The third challenge is to Aboriginal and Torres Strait Islander peoples. It is a challenge I apply to myself.

To seize the opportunity in front of us, we must act in our collective interests.

We must demand that governments apply the commitments in the National Agreement on Closing the Gap to all its interactions with us, our organisations, and communities.

A benchmark of shared decision-making has been established in the National Agreement.

We must only engage with governments when they demonstrate they are prepared to meet it.

We are the best form of accountability, and we must hold governments to account.

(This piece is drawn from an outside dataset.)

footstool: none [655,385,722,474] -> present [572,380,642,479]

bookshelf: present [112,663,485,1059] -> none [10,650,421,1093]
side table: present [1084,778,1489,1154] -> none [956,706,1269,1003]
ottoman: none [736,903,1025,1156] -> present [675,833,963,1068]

In considering how we take forward the government’s proposal for a Voice, we mustopenly debate the options in front of us.

The National Press Club

The National Press Club in Canberra.

We cannot be single minded, rejecting or talking down the efforts or ideas of others. A pursuit of a singular vision will only limit what is possible.

Anything less will leave us vulnerable to a short-term structure that can be dismantled following an election or the receipt of uncomfortable advice.

We are at a critical juncture.

As a nation we face many challenges, but one of the more significant relates to how First Nations peoples are acknowledged and heard.

If you have truly heard me today, as an Aboriginal person, some of the things I have said will be difficult and should challenge you.

I am not here to make you comfortable. Change does not happen when we are comfortable.

It is also not comfortable for me. The life of an Indigenous person, struggling with the cry of our people to be heard, is not an easy one. And speaking out is rarely received by applause.

My uncle, Charles Perkins, who was also my mentor, never lived a comfortable life.

Charlie was a fearless spokesperson. He said what needed to be said, at the time it needed to be said.

His life was uncomfortable, and he made all Australians uncomfortable.
But progress was made because all of us were prepared to listen and respond.

We need to do the same now in facing the challenges and opportunities that are before us.

We need to apply the new benchmark that has been set on Closing the Gap and extend it to how we respond to the Uluru Statement from the Heart.

If First Nations peoples are not able to be heard, Australia will continue to be diminished at home and in the world.